## To do
Filter out all lines without the word "images" from the data below, please, and copy the rest.

## Excerpted data

##############################

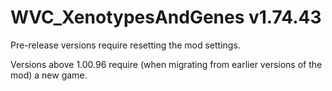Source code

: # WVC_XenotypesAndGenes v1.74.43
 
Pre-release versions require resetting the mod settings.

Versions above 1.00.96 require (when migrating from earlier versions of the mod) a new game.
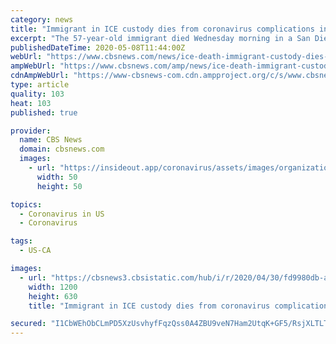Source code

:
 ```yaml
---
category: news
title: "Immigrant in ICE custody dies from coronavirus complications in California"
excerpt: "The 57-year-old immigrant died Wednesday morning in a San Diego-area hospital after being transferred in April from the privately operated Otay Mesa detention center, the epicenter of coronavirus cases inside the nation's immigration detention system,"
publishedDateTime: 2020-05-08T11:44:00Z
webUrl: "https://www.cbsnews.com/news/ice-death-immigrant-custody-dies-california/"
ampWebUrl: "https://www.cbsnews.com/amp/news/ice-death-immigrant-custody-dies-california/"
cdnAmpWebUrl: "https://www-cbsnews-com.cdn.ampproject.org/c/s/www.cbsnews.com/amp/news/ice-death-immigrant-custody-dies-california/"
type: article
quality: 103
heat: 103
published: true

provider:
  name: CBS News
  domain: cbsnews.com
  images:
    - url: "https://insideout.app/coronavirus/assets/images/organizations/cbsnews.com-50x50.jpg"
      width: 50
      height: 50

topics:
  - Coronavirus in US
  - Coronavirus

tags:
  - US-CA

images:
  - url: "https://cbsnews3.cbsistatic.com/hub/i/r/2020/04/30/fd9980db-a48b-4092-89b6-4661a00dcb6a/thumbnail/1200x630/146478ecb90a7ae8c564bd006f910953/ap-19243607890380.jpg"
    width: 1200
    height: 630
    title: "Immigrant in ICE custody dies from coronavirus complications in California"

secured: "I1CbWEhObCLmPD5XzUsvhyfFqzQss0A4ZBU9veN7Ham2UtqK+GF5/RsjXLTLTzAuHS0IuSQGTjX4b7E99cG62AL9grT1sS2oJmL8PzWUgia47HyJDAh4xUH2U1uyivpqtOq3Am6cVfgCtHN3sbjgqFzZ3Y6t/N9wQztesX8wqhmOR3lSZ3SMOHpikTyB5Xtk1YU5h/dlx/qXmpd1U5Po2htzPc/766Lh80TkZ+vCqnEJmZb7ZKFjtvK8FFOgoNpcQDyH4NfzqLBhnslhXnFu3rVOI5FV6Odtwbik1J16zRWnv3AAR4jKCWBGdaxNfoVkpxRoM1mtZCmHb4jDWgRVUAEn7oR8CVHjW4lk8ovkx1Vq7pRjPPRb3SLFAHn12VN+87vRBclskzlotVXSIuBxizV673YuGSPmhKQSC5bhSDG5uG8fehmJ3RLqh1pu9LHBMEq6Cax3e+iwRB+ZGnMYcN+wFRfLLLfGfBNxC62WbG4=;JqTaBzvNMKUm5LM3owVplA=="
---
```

##############################

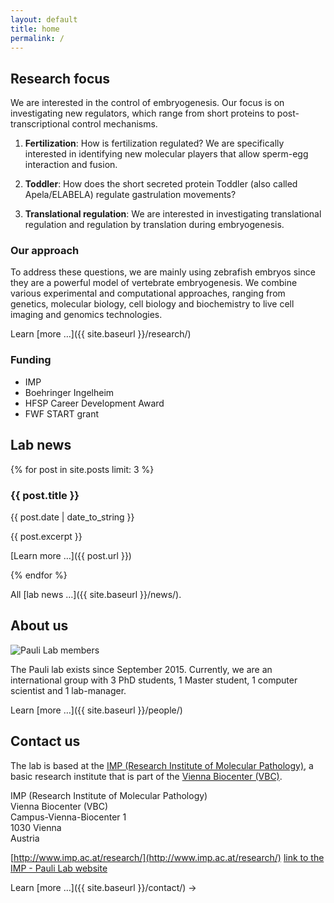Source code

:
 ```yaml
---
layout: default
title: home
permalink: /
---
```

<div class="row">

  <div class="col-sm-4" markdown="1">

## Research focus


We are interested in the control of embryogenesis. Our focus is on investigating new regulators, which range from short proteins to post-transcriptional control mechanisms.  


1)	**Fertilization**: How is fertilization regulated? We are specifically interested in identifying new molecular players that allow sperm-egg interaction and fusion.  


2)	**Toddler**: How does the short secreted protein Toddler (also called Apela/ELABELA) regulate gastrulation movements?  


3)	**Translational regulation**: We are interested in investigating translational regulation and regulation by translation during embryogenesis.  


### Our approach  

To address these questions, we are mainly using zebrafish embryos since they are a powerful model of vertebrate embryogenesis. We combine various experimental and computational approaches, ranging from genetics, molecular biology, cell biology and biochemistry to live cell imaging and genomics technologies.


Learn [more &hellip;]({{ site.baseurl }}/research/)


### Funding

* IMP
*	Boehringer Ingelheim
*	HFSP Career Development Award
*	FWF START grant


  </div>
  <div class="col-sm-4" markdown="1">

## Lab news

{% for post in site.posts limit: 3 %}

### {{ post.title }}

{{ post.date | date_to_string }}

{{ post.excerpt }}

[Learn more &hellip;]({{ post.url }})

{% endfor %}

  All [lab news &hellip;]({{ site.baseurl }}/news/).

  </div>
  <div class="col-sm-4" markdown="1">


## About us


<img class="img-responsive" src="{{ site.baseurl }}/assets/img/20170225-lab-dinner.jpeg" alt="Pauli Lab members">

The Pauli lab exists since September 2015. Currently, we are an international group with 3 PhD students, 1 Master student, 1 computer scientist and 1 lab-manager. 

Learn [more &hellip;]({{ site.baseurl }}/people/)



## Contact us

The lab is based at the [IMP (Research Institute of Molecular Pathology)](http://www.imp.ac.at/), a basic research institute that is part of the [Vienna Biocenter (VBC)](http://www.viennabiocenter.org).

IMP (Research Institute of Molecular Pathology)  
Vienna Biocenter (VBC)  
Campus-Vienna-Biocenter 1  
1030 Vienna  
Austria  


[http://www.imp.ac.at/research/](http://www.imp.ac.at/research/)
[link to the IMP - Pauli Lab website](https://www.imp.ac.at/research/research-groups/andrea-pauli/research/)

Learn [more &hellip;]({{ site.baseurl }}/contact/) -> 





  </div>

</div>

##############################

## Result below
  images:
    - url: "https://insideout.app/coronavirus/assets/images/organizations/cbsnews.com-50x50.jpg"
images:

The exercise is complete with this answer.